In regards to the first experiment (Fig.1) "the little two-dimensional arrow for the configuration "Detector 1 gets a photon" has the same squared length as for "Detector 2 gets a photon"." This mathematical equality should have resulted in each photon arriving at detectors 1 & 2 simultaneously. But this never happens. Could anybody explain to me reason for such a discrepancy between math and reality?

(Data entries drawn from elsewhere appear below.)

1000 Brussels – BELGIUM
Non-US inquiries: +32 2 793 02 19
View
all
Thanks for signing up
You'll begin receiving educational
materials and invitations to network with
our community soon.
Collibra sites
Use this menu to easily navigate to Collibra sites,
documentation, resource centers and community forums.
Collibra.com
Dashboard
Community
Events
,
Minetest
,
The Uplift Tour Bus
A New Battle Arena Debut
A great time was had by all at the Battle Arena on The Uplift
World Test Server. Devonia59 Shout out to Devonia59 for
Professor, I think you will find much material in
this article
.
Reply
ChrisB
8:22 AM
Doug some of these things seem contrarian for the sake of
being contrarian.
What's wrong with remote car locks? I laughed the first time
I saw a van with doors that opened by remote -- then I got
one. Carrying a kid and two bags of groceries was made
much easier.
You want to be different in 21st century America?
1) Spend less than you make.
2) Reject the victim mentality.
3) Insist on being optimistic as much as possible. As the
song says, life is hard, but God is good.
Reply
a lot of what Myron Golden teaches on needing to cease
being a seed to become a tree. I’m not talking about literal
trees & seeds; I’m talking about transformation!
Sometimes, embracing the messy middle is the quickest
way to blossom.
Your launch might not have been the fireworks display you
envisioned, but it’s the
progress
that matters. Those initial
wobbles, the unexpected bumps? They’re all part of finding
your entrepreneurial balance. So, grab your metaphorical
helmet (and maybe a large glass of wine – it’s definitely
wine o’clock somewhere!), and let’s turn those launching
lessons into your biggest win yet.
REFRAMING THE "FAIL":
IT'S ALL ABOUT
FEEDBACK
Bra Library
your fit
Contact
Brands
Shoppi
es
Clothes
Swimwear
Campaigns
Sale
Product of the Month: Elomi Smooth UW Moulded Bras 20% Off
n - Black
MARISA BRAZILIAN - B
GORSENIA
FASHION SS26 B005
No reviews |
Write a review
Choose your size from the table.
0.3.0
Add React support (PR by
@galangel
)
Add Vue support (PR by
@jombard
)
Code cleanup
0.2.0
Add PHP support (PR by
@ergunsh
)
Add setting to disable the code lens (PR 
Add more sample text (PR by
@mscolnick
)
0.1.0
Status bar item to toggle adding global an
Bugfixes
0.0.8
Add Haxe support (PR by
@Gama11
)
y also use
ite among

Eliezer, regarding the Fig.1 experiment above you're saying "The half-silvered mirror obeys the same rule every time." "This same result occurs—the same amplitudes stored in the same configurations—every time you run the program (every time you do the experiment)." OK, mathematical result is the same. However, physical results at detectors 1 & 2 are not the same: click at either of them is not predictable. There is symmetry in math vs asymmetry of physical result for any individual photon. Is there any "quantum explanation" for such physical dissimilarity?

011y

The ratio of "photon at detector 1" and "photon at detector 2" (averaged over
enough trials) is 1.
Edit: This was actually written as a response to one
[http://lesswrong.com/lw/pd/configurations_and_amplitude/604c] of these
[http://lesswrong.com/lw/pd/configurations_and_amplitude/604e] comments.

Eliezer is saying that when the ratio of the squared moduli is 1, than Detector 1 goes off half the time and Detector 2 goes off half the time. But why it should be necessarily interpreted this way? Is this another QM rule? What prevents, in this case, an alternative interpretation: a photon must split in half and arrive at both detectors at the same time?